Task requirements →
Rewrite the listing from its start up to and including the line with "Ertragen: Ertragen -> Salzburg", replacing "underline" with "underscore" and leaving everything else unchanged. Give only those lines.
— BEGIN Material supplied —
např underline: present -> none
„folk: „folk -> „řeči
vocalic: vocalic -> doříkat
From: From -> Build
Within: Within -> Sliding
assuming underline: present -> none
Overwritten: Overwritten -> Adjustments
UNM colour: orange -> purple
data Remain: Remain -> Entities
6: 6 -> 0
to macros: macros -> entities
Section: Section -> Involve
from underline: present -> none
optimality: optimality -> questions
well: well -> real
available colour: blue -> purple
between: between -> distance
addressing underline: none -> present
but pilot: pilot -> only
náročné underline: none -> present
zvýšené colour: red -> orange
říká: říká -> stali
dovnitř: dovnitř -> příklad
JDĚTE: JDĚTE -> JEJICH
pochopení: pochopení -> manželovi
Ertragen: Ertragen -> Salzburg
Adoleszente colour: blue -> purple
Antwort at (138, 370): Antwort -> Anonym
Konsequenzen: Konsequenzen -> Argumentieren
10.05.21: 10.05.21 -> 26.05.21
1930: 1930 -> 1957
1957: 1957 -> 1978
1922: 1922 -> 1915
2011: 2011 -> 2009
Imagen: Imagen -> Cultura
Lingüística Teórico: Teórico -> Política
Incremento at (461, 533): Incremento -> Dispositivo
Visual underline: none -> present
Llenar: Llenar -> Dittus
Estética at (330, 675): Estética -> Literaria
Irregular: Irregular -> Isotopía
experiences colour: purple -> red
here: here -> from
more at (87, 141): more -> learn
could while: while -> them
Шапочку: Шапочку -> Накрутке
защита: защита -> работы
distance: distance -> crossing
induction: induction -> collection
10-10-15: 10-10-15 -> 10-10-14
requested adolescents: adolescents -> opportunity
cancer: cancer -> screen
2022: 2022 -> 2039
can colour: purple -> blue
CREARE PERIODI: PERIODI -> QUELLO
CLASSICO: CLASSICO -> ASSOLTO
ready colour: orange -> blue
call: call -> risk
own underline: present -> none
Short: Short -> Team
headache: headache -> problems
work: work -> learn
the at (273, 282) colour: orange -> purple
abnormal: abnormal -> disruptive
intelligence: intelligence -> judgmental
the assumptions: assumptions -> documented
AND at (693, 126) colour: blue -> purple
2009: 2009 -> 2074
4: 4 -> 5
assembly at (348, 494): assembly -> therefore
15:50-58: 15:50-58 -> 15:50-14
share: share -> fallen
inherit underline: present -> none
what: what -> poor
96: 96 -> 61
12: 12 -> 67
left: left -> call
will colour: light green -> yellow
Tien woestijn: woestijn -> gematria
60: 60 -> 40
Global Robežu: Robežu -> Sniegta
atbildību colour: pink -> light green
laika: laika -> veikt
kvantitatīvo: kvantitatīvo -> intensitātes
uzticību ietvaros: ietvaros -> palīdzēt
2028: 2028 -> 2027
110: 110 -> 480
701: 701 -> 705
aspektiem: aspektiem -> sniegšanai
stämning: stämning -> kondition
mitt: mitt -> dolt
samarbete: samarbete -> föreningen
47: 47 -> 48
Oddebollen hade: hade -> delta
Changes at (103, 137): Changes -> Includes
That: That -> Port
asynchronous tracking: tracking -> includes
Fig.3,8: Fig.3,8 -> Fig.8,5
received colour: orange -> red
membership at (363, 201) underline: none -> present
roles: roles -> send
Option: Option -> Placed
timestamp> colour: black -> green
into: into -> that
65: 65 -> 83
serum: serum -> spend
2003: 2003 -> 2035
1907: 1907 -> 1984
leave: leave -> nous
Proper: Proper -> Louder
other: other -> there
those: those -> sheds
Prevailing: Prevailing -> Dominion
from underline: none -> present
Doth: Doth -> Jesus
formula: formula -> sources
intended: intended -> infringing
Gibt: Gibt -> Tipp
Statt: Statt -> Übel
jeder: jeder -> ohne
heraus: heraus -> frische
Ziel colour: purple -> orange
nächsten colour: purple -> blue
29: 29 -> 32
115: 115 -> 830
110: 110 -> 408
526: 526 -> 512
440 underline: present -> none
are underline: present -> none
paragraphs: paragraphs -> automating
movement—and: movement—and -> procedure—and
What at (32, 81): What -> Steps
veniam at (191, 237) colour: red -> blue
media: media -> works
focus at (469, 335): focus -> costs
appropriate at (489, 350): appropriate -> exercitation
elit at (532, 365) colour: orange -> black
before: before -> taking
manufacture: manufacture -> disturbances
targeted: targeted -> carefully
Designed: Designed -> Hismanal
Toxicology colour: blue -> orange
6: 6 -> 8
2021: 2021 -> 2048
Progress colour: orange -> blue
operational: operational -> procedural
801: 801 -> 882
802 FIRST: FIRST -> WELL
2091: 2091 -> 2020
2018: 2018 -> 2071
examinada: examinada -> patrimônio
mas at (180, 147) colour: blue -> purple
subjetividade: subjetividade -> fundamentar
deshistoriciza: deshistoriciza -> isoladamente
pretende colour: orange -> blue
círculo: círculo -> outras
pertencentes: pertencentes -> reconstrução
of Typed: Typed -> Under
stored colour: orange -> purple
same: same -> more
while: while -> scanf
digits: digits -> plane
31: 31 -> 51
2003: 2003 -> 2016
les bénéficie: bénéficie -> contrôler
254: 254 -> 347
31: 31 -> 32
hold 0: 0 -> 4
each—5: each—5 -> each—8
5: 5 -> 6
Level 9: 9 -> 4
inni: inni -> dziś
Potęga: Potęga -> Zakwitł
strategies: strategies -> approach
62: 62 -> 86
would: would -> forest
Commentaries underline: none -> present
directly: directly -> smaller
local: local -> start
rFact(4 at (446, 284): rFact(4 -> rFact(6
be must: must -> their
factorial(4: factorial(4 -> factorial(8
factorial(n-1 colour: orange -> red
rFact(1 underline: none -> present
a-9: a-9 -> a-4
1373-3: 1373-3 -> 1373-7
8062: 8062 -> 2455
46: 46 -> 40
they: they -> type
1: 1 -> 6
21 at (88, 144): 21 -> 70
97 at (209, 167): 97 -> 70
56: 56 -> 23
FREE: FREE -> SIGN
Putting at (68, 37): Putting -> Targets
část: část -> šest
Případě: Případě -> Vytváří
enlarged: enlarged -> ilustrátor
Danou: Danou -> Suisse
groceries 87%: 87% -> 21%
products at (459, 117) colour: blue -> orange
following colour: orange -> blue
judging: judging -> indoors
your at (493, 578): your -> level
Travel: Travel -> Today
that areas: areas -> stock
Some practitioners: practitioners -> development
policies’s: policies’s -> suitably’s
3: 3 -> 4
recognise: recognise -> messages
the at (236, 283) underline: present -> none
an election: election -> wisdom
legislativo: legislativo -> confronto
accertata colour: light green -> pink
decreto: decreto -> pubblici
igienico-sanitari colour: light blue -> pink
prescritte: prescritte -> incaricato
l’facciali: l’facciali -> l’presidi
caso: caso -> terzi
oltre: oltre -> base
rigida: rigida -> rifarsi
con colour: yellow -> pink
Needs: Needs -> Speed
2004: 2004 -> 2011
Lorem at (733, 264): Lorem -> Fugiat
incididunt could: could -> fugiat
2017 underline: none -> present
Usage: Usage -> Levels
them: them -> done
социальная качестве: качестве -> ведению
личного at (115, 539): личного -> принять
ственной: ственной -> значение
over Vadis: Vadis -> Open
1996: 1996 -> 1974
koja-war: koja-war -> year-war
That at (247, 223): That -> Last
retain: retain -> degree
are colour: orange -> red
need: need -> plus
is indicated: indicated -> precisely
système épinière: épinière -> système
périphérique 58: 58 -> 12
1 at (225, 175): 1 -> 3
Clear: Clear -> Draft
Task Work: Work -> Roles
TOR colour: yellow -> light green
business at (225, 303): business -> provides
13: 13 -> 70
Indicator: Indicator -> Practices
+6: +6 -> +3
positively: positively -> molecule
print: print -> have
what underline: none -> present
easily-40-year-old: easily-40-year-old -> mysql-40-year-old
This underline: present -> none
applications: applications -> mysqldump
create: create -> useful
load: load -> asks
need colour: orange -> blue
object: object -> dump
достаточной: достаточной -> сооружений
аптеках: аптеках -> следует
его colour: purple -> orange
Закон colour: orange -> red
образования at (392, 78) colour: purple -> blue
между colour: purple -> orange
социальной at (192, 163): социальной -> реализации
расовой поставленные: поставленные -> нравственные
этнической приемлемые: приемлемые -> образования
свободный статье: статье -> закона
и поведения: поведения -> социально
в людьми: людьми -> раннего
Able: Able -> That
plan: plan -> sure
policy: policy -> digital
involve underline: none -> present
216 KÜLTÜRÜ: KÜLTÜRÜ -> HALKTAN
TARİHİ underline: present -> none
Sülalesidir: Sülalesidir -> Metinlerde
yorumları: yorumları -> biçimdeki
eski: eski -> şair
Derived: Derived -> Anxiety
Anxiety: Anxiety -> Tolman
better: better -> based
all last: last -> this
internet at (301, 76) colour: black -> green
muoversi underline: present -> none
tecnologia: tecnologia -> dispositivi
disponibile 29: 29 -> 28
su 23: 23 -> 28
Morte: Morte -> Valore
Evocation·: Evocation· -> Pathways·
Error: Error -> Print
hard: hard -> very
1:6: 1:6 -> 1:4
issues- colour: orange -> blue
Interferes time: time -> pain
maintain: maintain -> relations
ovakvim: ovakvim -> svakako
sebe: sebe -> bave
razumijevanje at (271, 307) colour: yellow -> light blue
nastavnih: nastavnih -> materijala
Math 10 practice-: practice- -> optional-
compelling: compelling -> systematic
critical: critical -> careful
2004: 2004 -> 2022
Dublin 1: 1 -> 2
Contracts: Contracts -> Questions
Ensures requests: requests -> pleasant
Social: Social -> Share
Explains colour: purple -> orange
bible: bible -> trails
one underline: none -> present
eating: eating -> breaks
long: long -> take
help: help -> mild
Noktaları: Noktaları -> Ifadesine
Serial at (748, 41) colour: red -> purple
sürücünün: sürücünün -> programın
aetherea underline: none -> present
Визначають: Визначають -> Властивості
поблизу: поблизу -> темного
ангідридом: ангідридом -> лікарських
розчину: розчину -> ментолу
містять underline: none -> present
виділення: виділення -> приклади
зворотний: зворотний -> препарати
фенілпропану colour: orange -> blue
— END Material supplied —
Response to this exercise →
např underscore: present -> none
„folk: „folk -> „řeči
vocalic: vocalic -> doříkat
From: From -> Build
Within: Within -> Sliding
assuming underscore: present -> none
Overwritten: Overwritten -> Adjustments
UNM colour: orange -> purple
data Remain: Remain -> Entities
6: 6 -> 0
to macros: macros -> entities
Section: Section -> Involve
from underscore: present -> none
optimality: optimality -> questions
well: well -> real
available colour: blue -> purple
between: between -> distance
addressing underscore: none -> present
but pilot: pilot -> only
náročné underscore: none -> present
zvýšené colour: red -> orange
říká: říká -> stali
dovnitř: dovnitř -> příklad
JDĚTE: JDĚTE -> JEJICH
pochopení: pochopení -> manželovi
Ertragen: Ertragen -> Salzburg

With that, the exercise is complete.